Ancak bu “doğrudan Kürtlerin muhatap alınması” meselesinin nasıl uygulanacağı pek de aydınlatılabilmiş değildir.
'Mardin kriterleri' örnek olsun
Silah tünelleri ve terör hendekleri ile birlikte kimsenin uğramadığı bir ölü şehir döneminden sonra Mardin’e ilk defa gelmiştim.
Çalıştaydan sonra Vali Mustafa Yaman’ın davetlisi olarak Mardinlilerin toplu iftar yaptığı şehir meydanına gittik.
Vali Yaman Mardin’e bir yıl önce gelmiş ve 17 Kasım’da Ahmet Türk’ün görevden alınması ile Mardin Büyükşehir Belediye Başkan Vekili olarak yerel hizmetleri de yürütmeye başlamış.
Sohbet ettiğimiz AK Parti İl Başkanı Mehmet Ali Dündar başta olmak üzere birçok Mardin ileri geleni, Vali Yaman’ın bu kısa sürede belediye hizmetlerinde büyük bir dönüşüme imza attığını söyledi.
Fakat bence asıl değişim Mardin ahalisi ile olan münasebetlerde gerçekleştirilmiş, halkın gönlü fethedilmiş.
Vali beyin, toplu iftar meydanındaki halini hayranlıkla izledim.
Çoluk-çocuk, yaşlı-genç, yerli-yabancı herkes vali beyin önüne çıkıyor. Kimi hal hatır soruyor, kimi de talepte bulunuyor.
Vali bey hepsi ile yakından ilgileniyor, sohbet ediyor, gönüllerini alıyor. Suriyelileri, yanından hiç ayrılmayan tercümana havale ediyor.
Ahali ile hasbihal etmekten, resim çektirmekten iftar meydanından yarım saatte çıkamadık.
Mardin’de gece turu
Sonra Mardin’in kalbi olan Cumhuriyet Caddesi’ne gittik.
İftardan sonra hayat yeniden başlamış, Mardinliler; cadde üzerindeki kaldırım kafe ve meşhur çardaklarda ramazan muhabbetine koyulmuştu.
Vali Yaman ile birlikte caddeyi yaya dolaştık.
Bizi gören bütün esnaf, dükkanının önüne çıkıyor, muhabbetle karşılıyordu. Vali bey ise her birine ismi ile hitap ederek hatırlarını soruyordu.
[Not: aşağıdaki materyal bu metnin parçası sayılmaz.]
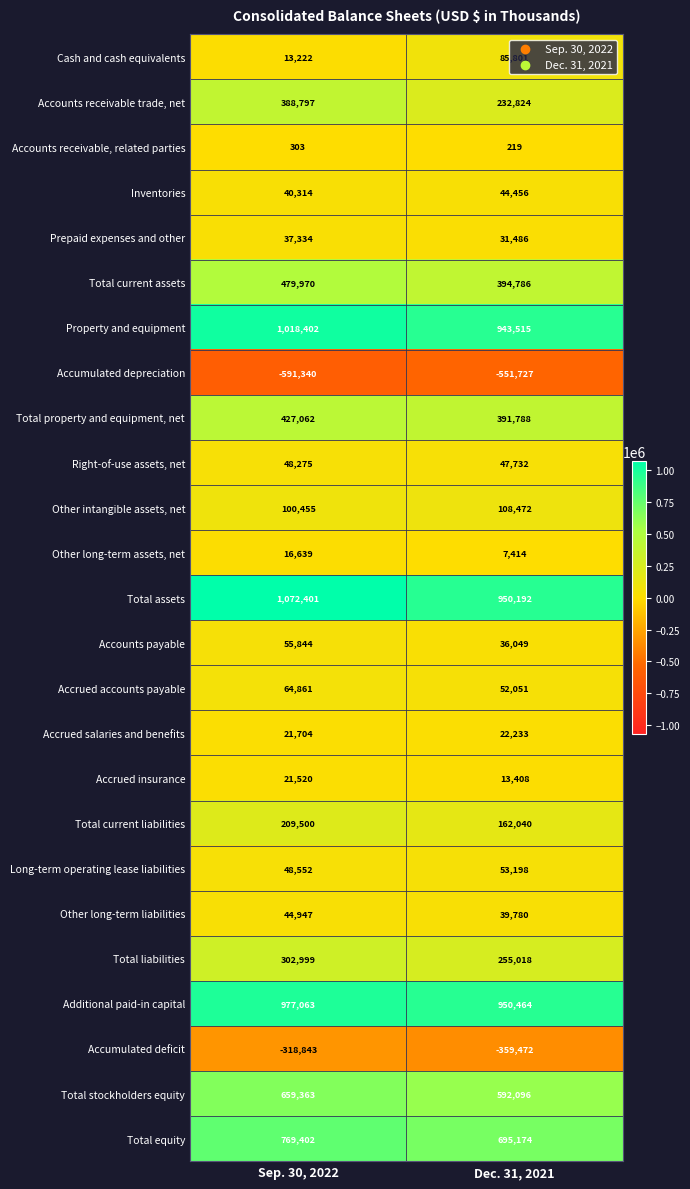

The Total liabilities series shows 385548 at Dec. 31, 2021. True or false?

False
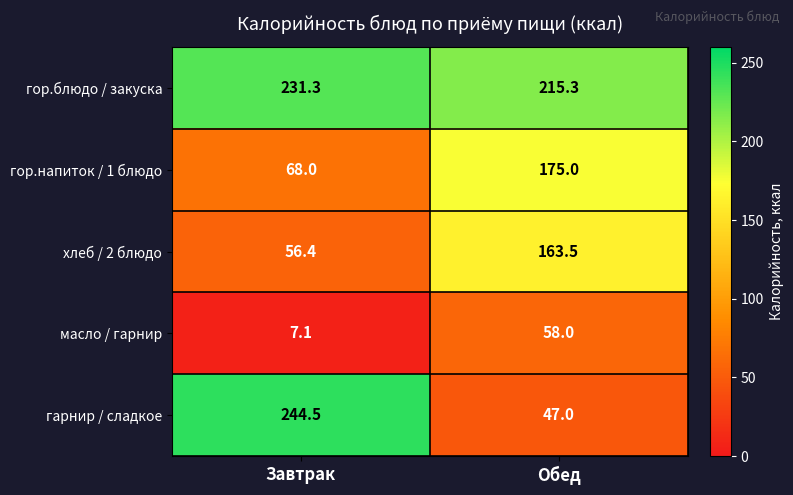

Reading left to right, extract all data points from this chart.

гор.блюдо / закуска: 231.3	215.3
гор.напиток / 1 блюдо: 68.0	175.0
хлеб / 2 блюдо: 56.4	163.5
масло / гарнир: 7.1	58.0
гарнир / сладкое: 244.5	47.0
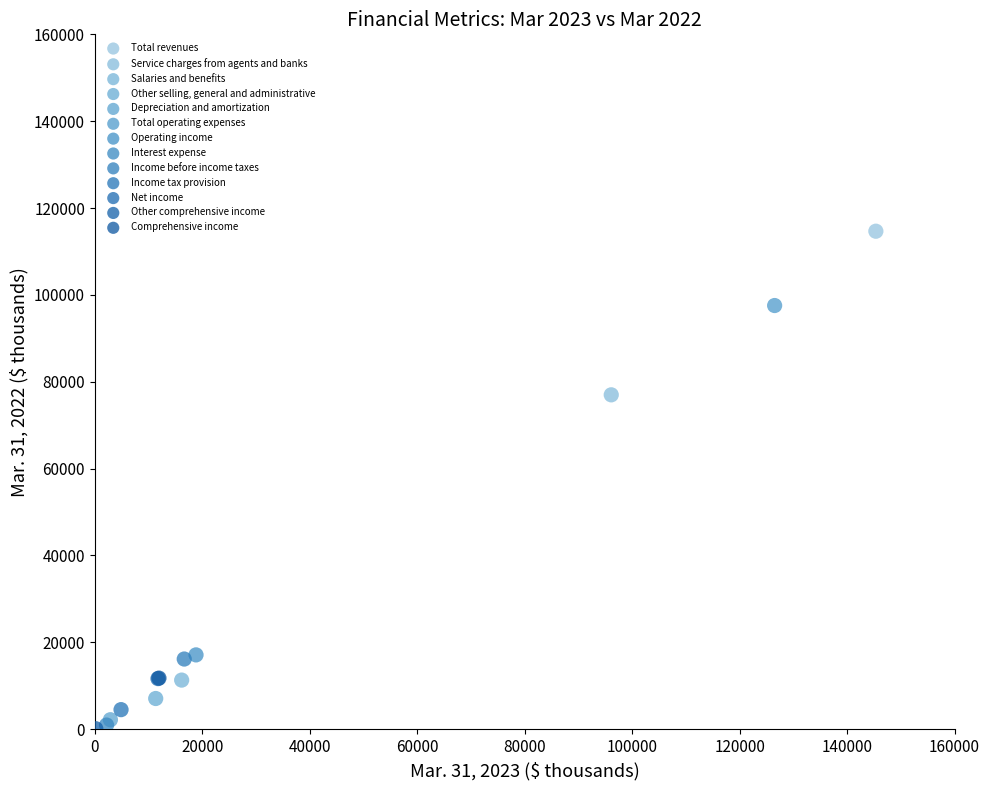

What are all the series names shown in the legend?

Total revenues, Service charges from agents and banks, Salaries and benefits, Other selling, general and administrative, Depreciation and amortization, Total operating expenses, Operating income, Interest expense, Income before income taxes, Income tax provision, Net income, Other comprehensive income, Comprehensive income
Israrlı davetlere kibarca vaktimiz olmadığını söylememize rağmen kaç defa duraklayıp çay-kahve içtiğimizi hatırlamıyorum.
İşin daha ilginci Vali Yaman, cadde üzerinde karşılaştığı insanlara da ismiyle hitap ediyor, bazılarına “O iş noldu” babından sorular soruyor, o kişi de ya, “Halloldu” diyor, teşekkür ediyor veya durumu söylüyor, Vali bey de hemen yanındaki yardımcılarına not ettiriyordu.
Uzatmayalım; bizim cadde turumuz geç saatlere kadar devam etti ve vali bey ancak misafirlerle birlikte sahur yaptıktan sonra evine gitti.
Vali Yaman’a, gördüklerimi sordum. “Buraya gelince gördüm ki, gönüllerdeki tahribat, kazılan hendeklerden, patlayan bombalardan daha fazla yaralamış. Gönülleri yapmak, beldeyi imar etmekten daha zaruri hale gelmiş. Biz ikisini de birlikte yürütmeye çalışıyoruz” dedi.
Gün boyu süren yakın gözlemlerimden çıkarttığım sonuç da şuydu:
Vali bey bütün bunları görevden değil, gönülden yapıyordu.
Yani samimiydi ve bence işin sırrı da buydu.
Cumhurbaşkanı Erdoğan’ı, bütün iç ve dış engellere rağmen başarıdan başarıya koşturan sır da bu değil miydi?
***
Çalıştayda tartıştığımız, “Doğrudan Kürt halkını muhatap alan bir çözüm süreci nasıl yürütülebilir ki” sorusunun cevabı, Mardin sokaklarında sonucunu gördüğümüz; gücünü samimiyetten alan “Erdoğan Modeli” idi.